Po zmianie stron BKS zaczął w końcu zyskiwać przewagę, która rosła wraz z upływem czasu. W 67 minucie strzelał Tabor, a obroniony przez Chlipałę strzał dobijał Andruszko. Minutę później Ukrainiec uderzał głową po rzucie wolnym, ale również nie zdołał pokonać golkipera gości. Przewagę BKS udokumentowała bramka zdobyta w 70′ przez Mirosława Tabora. Napastnik wykorzystał rzut karny po faulu na rezerwowym Michale Tomali ( w meczu z Beskidem Tomala – również jako rezerwowy zdobył gola na wagę remisu w doliczonym czasie gry).
Zdobycie wyrównującej bramki nie zastopowało miejscowych. BKS nacierał dalej stwarzając sobie szereg dogodnych sytuacji bramkowych. W 73 minucie gospodarze powinni wyjść na prowadzenie, ale w podaną na 5 metr piłkę, zagraną przez Andruszkę nie trafił Tabor. Bochnianie dwukrotnie trafili do siatki rywali. W pierwszym przypadku arbiter dopatrzył się faulu w ofensywie, w drugim spalonego, z czym nie mogli pogodzić się zawodnicy beniaminka. Konsekwencją protestów były kary indywidualne zawodników BKS. Jedną z nich otrzymał Marcin Ochlust, a że była to jego druga żółta kartka, musiał w doliczonym czasie gry opuścić boisko.

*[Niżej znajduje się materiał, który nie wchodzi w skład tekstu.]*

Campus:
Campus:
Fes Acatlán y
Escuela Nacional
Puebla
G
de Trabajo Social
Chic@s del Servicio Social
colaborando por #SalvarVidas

Barciczance z coraz większym trudem przyszło bronić się przed atakami BKS. Co gorsza dla niej w 81′ za brutalny faul usunięty z boiska został Tomasz Zawiślan. Napór gospodarzy rósł. Okazję miał Łyduch, którego strzał sparował Chlipała, szansę na gola miał również Andruszko, jednak nie opanował w dogodnej sytuacji piłki znajdując się kilka metrów od bramki gości.

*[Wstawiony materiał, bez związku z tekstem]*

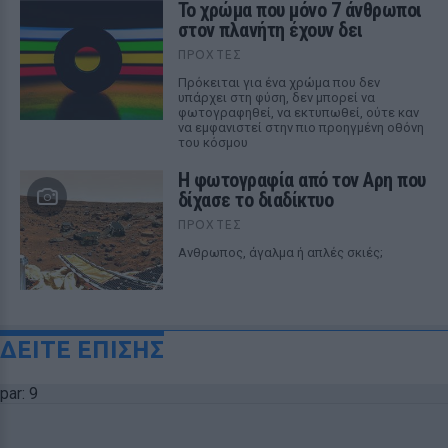
Το χρώμα που μόνο 7 άνθρωποι
στον πλανήτη έχουν δει
ΠΡΟΧΤΈΣ
Πρόκειται για ένα χρώμα που δεν
υπάρχει στη φύση, δεν μπορεί να
φωτογραφηθεί, να εκτυπωθεί, ούτε καν
να εμφανιστεί στην πιο προηγμένη οθόνη
του κόσμου
Η φωτογραφία από τον Αρη που
δίχασε το διαδίκτυο
ΠΡΟΧΤΈΣ
Ανθρωπος, άγαλμα ή απλές σκιές;
ΔΕΙΤΕ ΕΠΙΣΗΣ
par: 9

W piątej doliczonej minucie gry po dośrodkowaniu w pole karne przyjezdnych piłkę ręką zagrał Adrian Basta. Arbiter nie przyznał jednak drugiego rzutu karnego dla bochnian. Kilkadziesiąt sekund później zakończył spotkanie musząc wysłuchiwać wielu bardzo krytycznych słów ze strony zwłaszcza kibiców gospodarzy.
Remis z Barciczanką był trzecim, jaki BKS odniósł w bieżącym sezonie. Bochnianie pozostają nadal jedną z siedmiu drużyn rozgrywek, którzy nie przegrali dotąd meczu. W następnej kolejce ekipa z ulicy Parkowej zagra z Watrą.